Этот пациент часто хвастался своими гомосексуальными приключениями и эротическим возбуждением, которое он чувствовал, соблазняя своих партнеров делать то, чего хочет он. Но он, наконец, понял, что важный контроль над оргастической разрядкой партнера означал символическую кастрацию другого, которая на короткое время давала ему чувство большей мужественности. Сцена сновидения, где он спокойно признает, что партнер должен умереть, подняла в его ассоциациях большую тревогу и подозрение, что его сексуальные похождения всегда несли в себе скрытое желание убивать. Это озарение играло важную роль в его анализе много месяцев и, в то же время, позволило ему реконструировать свои определенные детские сексуальные теории.

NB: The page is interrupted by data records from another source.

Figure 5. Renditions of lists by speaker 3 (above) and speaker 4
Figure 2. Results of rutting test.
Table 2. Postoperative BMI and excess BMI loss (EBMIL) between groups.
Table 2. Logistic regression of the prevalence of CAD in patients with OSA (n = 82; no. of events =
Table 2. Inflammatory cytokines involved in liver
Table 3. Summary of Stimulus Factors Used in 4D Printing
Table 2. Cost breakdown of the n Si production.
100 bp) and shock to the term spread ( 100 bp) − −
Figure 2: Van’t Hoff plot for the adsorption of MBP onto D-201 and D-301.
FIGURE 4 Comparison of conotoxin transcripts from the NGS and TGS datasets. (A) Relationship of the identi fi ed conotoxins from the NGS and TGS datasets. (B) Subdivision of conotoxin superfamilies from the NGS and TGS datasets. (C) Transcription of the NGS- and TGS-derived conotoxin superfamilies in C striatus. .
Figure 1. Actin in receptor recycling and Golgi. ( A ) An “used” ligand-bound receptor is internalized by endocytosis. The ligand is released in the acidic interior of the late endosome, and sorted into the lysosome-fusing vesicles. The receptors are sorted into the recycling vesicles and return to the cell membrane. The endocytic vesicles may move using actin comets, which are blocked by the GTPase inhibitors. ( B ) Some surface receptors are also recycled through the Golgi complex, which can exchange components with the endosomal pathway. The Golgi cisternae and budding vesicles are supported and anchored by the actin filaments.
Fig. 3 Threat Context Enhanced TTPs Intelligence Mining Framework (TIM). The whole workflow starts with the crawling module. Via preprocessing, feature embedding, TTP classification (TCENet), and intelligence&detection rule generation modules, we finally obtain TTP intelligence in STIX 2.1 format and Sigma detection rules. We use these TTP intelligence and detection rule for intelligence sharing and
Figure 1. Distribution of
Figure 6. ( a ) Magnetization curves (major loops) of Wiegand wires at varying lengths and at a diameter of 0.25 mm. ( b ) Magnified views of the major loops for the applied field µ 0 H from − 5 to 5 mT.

Метафоры сновидения богаты смыслом. Араб-отец умирает в результате анального изгнания. Его падение в грязь означает, с одной стороны, что он пал жертвой сексуального желания, которое уравнено с тем, что его уносит прочь «вагина-анус» в позорном и грязном акте. Эта фантазия была связана с возбуждающей темой унижения, которое играло столь же важную роль в сексуальном сценарии. Измерение унижения, такое частое при неосексуальности, почти неизменно связано с анальным эротизмом и господством над функциями тела. Они, в свою очередь, связаны с генитальными, нар-циссическими и эдипалными фантазиями и чувством кастрации на каждом уровне. У данного пациента исследование этих факторов, наряду с главным исследованием убийственной агрессии, скрытой в его аффективной реакции на партнеров (а также образы партнеров), произвело радикальное изменение в его либидинальной экономии. После длительной переработки его ненависти к мужчинам и, соответственно, его ненавистного образа самого себя, он, наконец, смог понять и принять свой инфантильный садизм и увидеть его как часть своей примитивной сексуальности, которая никогда не была интегрирована в его взрослую эротическую жизнь. Вместо этого она вызывала равно свирепое и архаичное чувство вины, которое вынуждало его компульсивно искать наказания. (Все это составляет часть кляйнианской концепции переработки депрессивной позиции.) Следом за этой фазой анализа компульсивный элемент гомосексуальности пациента стал слабеть, пока, наконец, он не потерял всякий интерес к ней. Произошла интернализация его фалличного образа себя, и искать его во внешнем мире больше было не нужно.